US economic growth is likely to have accelerated in the first quarter, driven by massive government aid to households and businesses. This sets the course for what is likely to be the strongest performance this year in almost four decades.
The United States’ economy is recovering faster than its global rivals thanks to two additional COVID-19 bailouts from Washington, as well as a reduction in pandemic fear that has boosted domestic demand and enabled service businesses like restaurants and bars to rift.
Although the expected revival in gross domestic product in the final quarter would leave production just below its level in late 2019, the economy remains at least a few years away from fully recovering from the pandemic recession that began in February 2020.
The Department of Commerce will release its snapshot of GDP growth for the first quarter on Thursday at 8:30 a.m. EDT (1230 GMT).
“It’s going to be a solid GDP number,” said Ryan Sweet, senior economist at Moody’s Analytics in West Chester, Pennsylvania. “It’s a small milestone, in many cases, that we need to hit before we can say we have fully recovered from the recession.”
According to a Reuters poll of economists, the economy is likely to have grown 6.1% on an annual basis in the first three months of the year. This would be the second fastest rate of GDP growth since the third quarter of 2003 and would follow a rate of 4.3% in the fourth quarter.
However, the survey was conducted before March durable goods orders, goods trade deficit, and wholesale and retail inventory data. The economists at Goldman Sachs have initially lowered their GDP growth estimate based on the data on durable goods by a tenth of a percentage point to 7.4%.
The estimate based on the goods trade deficit and inventory data was then increased to 7.7%.
Former President Donald Trump’s administration provided nearly $ 3 trillion in aid at the start of the pandemic, sparking record GDP growth in the third quarter of 2020. Additional incentives of nearly $ 900 billion followed in late December. President Joe Biden’s administration offered another $ 1.9 trillion bailout in March that sent one-time checks of $ 1,400 to skilled households and an unemployment benefit of $ 300 through early September. Dollars granted.
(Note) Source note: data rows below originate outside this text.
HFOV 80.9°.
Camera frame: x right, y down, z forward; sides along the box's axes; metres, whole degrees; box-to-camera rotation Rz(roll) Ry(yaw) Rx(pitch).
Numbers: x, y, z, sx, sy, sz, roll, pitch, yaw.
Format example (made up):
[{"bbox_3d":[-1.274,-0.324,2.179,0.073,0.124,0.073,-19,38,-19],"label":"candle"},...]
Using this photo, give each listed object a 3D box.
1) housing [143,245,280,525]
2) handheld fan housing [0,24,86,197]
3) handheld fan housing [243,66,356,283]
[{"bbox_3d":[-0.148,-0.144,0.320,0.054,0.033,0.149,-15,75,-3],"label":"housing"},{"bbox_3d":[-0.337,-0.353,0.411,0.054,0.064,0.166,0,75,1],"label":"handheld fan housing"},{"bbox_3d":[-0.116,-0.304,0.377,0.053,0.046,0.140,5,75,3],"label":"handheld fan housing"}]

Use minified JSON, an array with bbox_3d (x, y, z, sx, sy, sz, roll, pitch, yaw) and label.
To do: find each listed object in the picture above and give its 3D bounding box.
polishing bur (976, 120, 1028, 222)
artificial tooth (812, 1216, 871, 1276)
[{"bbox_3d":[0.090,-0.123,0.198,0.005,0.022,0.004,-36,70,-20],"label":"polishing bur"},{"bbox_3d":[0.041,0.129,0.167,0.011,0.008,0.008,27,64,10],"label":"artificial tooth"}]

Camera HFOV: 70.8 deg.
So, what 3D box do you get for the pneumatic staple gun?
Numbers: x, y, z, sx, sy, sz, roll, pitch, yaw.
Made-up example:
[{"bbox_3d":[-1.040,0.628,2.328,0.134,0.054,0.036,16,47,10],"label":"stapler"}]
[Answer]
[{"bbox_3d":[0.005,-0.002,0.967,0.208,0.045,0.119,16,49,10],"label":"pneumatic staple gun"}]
The Federal Reserve acknowledged burgeoning domestic activity Wednesday, but the US Federal Reserve gave no indication that it was ready to cut its extraordinary support for the recovery. Continue reading
The rapidly accelerating economy could dampen some moderate Democrats’ enthusiasm for Biden’s ambitious economic agenda. Biden unveiled a comprehensive $ 1.8 trillion package for families and education in his first joint speech to Congress on Wednesday. Republicans are against more incentives and are now concerned about the growing debt. The new package and a previous infrastructure and employment plan are worth around $ 4 trillion, competing with the annual federal budget.[nL1N2ML15K}[nL1N2ML15K}[nL1N2ML15K}[nL1N2ML15K}
Some economists fear that massive government funding could boost inflation. Many economists, including Fed Chairman Jerome Powell, anticipate temporary higher inflation, arguing that the labor market will remain 8.4 million jobs below its February 2020 high.
According to a Reuters poll, a separate Labor Department report on Thursday is expected to see 549,000 people claiming state unemployment benefits last week. Although claims have fallen from a record 6.149 million in early April 2020, they remain well above the 200,000-250,000 range that is considered compatible with a healthy labor market. Approximately 17.4 million Americans received unemployment benefits in early April.
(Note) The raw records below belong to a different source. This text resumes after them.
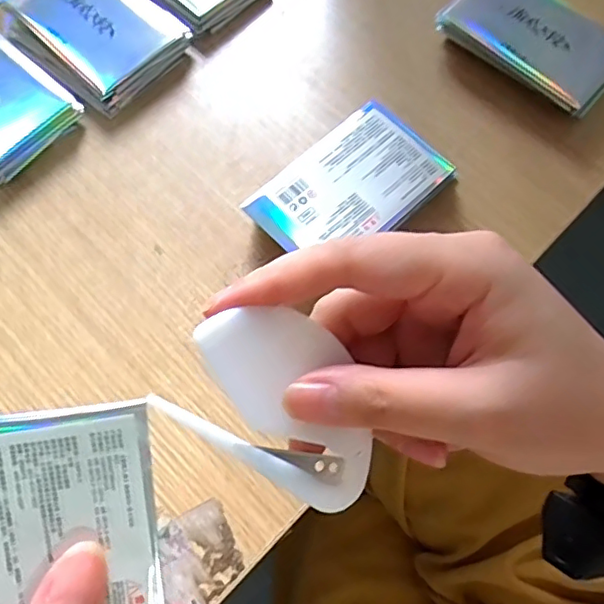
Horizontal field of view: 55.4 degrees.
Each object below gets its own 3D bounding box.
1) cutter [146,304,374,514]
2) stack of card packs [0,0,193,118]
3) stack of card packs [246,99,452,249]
[{"bbox_3d":[-0.004,0.030,0.175,0.070,0.010,0.045,39,74,-21],"label":"cutter"},{"bbox_3d":[-0.125,-0.161,0.343,0.098,0.021,0.073,39,74,15],"label":"stack of card packs"},{"bbox_3d":[0.025,-0.056,0.301,0.065,0.024,0.096,42,75,15],"label":"stack of card packs"}]

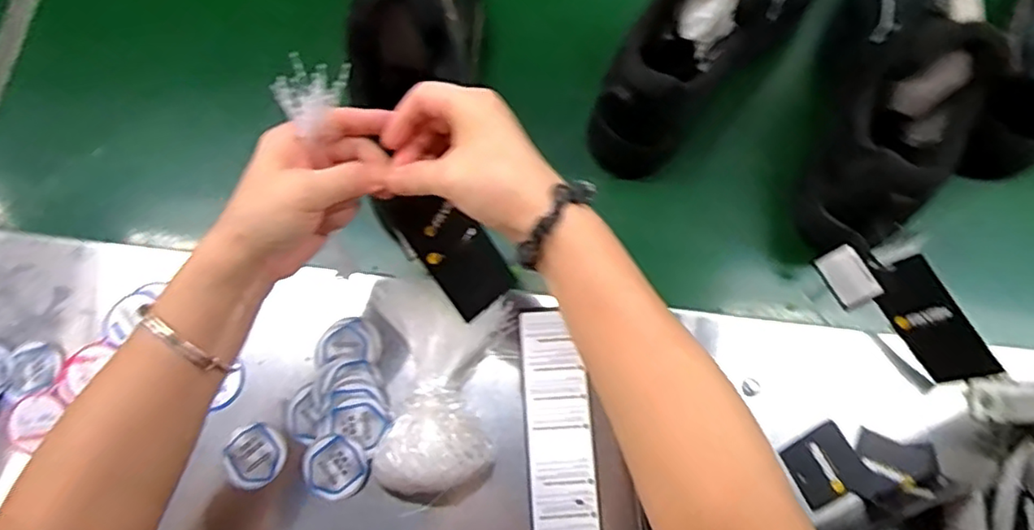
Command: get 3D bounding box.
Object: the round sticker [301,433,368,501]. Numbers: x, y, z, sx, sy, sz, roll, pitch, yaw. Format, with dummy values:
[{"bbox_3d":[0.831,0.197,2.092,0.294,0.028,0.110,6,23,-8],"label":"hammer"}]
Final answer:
[{"bbox_3d":[-0.140,0.156,0.478,0.047,0.009,0.047,42,80,11],"label":"round sticker"}]

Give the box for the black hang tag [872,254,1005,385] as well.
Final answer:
[{"bbox_3d":[0.314,0.045,0.473,0.009,0.051,0.099,-27,81,-38],"label":"black hang tag"}]

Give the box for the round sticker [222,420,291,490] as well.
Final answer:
[{"bbox_3d":[-0.206,0.149,0.485,0.047,0.010,0.046,0,75,1],"label":"round sticker"}]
At the beginning of the second quarter, the economy continued to prevail. Consumer confidence hit a 14-month high in April thanks to fiscal stimulus and the expansion of the COVID-19 vaccination program to all American adults. That helps unleash pent-up demand.
Americans have accumulated at least $ 2 trillion in excess savings. Many economists expect the economy to fully recover from the recession by the end of 2023. They expect growth could top 7% this year, which would be the fastest since 1984. The economy contracted 3.5% in 2020, its worst performance in 74 years.
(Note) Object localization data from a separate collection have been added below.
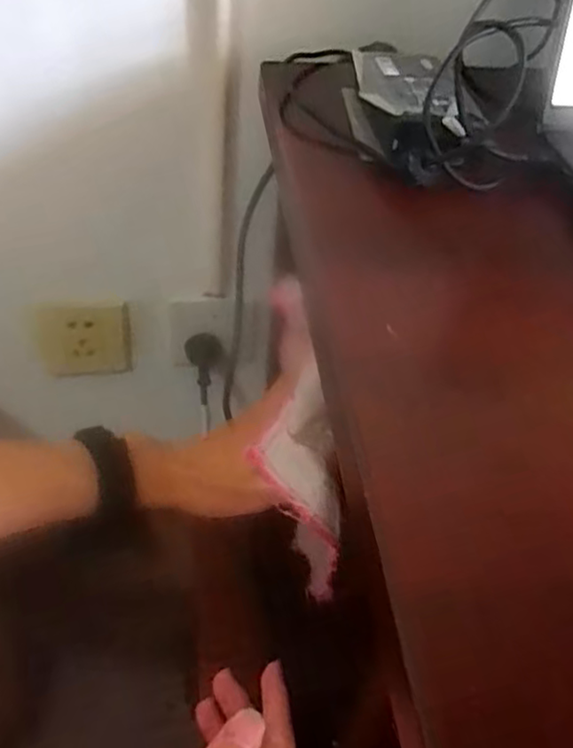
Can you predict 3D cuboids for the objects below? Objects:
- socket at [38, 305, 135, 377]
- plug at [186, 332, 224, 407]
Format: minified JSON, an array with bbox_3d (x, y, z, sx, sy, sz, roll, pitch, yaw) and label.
[{"bbox_3d":[-0.204,-0.032,0.685,0.086,0.087,0.008,-3,43,-9],"label":"socket"},{"bbox_3d":[-0.084,0.000,0.697,0.038,0.036,0.072,-3,61,-8],"label":"plug"}]

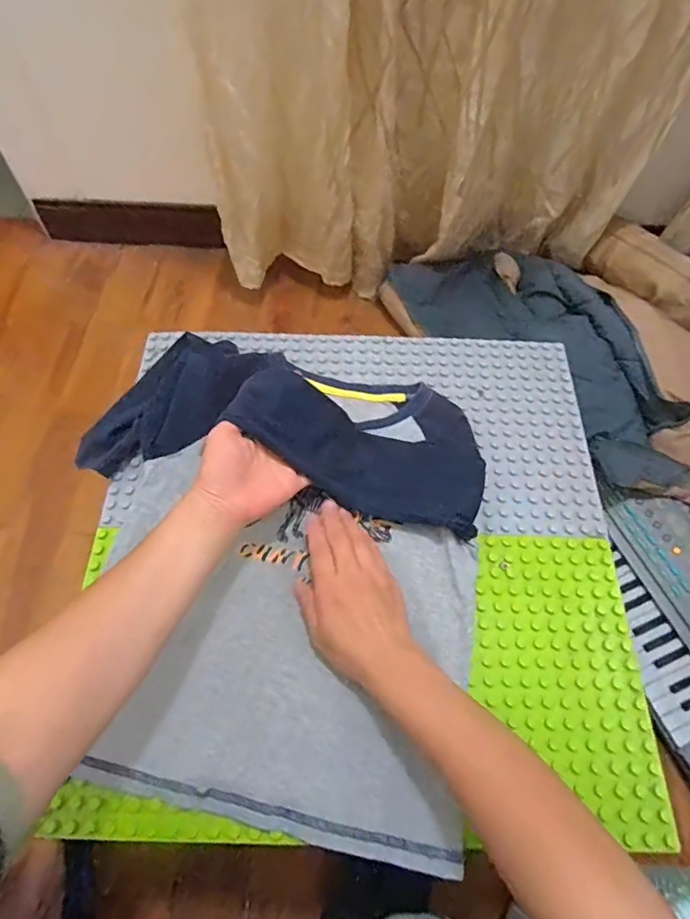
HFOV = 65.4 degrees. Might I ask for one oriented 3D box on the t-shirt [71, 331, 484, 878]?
[{"bbox_3d":[-0.063,0.081,0.488,0.361,0.063,0.419,9,61,3],"label":"t-shirt"}]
“Assuming vaccines against new variants of the virus remain effective, the economy should see significant growth for the remainder of the year,” said Kevin Cummins, chief US economist at NatWest Markets in Stamford, Connecticut.
“The combination of extraordinarily high fiscal stimulus, extremely accommodative monetary policy, an extremely positive supply shock as the economy reopens, and a pile of excess savings to support consumption makes us extremely optimistic about GDP growth in 2021 and 2022.”
The growth in the first quarter was likely driven by consumer spending, which is expected to accelerate after almost holding back in the last three months of 2020. Another quarter of double-digit growth is expected for equipment business spending as well as recovery from investments in non-residential structures such as mine exploration, shafts and wells.
Residential investment is likely to have contributed to GDP growth for the third quarter in a row. However, trade is likely to be a drag for the third straight quarter as some of robust domestic demand has been saturated by imports. Heavy consumption meant fewer unsold goods in inventory, which likely resulted in inventory being subtracted from GDP growth.